The review has tough recommendations for Section 54 compliance.

The Independent Review of the Modern Slavery Act has published the final report with 80 recommendations for changes to the Act. Several relate to Section 54, which covers how businesses report on their actions to measure and minimise risks in their operations and supply chains.

The review comes after criticism that the Act has not seen the results and surge in action that was anticipated, and the next step is for the Home Office to consider the report and choose which recommendations to adopt. Some will require amending primary legislation which is difficult in the present circumatances.

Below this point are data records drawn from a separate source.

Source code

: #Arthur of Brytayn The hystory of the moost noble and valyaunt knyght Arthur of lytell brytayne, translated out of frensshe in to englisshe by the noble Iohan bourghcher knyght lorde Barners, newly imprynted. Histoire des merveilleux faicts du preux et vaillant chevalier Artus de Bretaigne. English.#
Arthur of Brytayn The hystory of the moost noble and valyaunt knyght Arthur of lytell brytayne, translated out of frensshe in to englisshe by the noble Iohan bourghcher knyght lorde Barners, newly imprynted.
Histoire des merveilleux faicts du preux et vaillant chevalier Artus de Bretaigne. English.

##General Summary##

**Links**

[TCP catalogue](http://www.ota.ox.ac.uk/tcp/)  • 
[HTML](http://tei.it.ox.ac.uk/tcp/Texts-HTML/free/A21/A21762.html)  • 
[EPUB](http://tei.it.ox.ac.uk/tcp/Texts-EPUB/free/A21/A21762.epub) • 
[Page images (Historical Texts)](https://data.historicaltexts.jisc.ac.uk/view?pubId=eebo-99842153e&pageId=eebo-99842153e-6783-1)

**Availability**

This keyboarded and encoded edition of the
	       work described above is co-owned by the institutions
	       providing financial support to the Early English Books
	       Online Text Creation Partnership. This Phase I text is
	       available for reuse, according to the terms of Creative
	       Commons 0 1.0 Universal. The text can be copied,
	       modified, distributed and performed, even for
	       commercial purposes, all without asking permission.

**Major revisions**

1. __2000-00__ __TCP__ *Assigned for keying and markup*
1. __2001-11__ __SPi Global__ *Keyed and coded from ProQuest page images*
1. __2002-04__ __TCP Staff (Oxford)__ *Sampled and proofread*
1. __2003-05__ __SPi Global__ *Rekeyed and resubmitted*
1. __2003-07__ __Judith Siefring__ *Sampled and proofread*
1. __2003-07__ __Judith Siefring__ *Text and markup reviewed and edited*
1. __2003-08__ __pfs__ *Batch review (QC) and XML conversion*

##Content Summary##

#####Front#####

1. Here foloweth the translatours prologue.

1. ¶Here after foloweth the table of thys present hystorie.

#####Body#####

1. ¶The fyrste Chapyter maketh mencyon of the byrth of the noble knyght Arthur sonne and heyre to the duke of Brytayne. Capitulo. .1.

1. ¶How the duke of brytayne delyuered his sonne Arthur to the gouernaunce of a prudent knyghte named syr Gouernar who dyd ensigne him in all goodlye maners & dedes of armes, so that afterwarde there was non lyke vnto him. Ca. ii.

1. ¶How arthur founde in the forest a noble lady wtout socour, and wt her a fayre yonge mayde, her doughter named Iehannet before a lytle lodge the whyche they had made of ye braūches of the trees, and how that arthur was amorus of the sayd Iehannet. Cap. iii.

The recommendations relating to Section 54 (Transparency in Supply Chains) are:

  • Government should establish a list of obligated businesses, though firms missed off the list, but still obligated will be liable for sanction.
  • Remove Section 4(4)(b) which allows companies to say they took no action.
  • The six reporting areas should be mandatory, not guidance.
  • Update the statutory guidance to include a template of what information should be included for the six areas.
  • Guidance should be updated so reporting sets out future steps.
  • The Independent Anti-Slavery Commissioner should oversee s54 guidance and monitor compliance.
  • Section 54 should be amended to make firms consider the entirety of supply chains, or explain why it has not and how this will change.
  • Firms should have to refer to Modern Slavery Statements in Annual Reports.
  • Not filing a statement should be an offence under the Company Director Disqualification Act.
  • Government should run a central repository of statements for firms to upload their statements to.
  • Statements should clearly state which 12-month period it applies to.   
  • The website hosting the statement should outline the statutory requirements.
  • Enforcement should be strengthened with warnings, fines, court summons and disqualification of directors for failures to comply.
  • Section 54 should be extended to public sector bodies with > £36m turnover and departments should publish a statement too.
  • Non-compliant firms should not be eligible for public contracts and the Crown Commercial Service should keep a database on contractors and due diligence checks on businesses.
  • The Independent Anti-Slavery Commissioner should commission research into how consumer attitudes to modern slavery can be influenced.

techUK will be engaging with the Home Offie and members on how to improve their Modern Slavery Statements, with a new version of our compliance report due later in the year.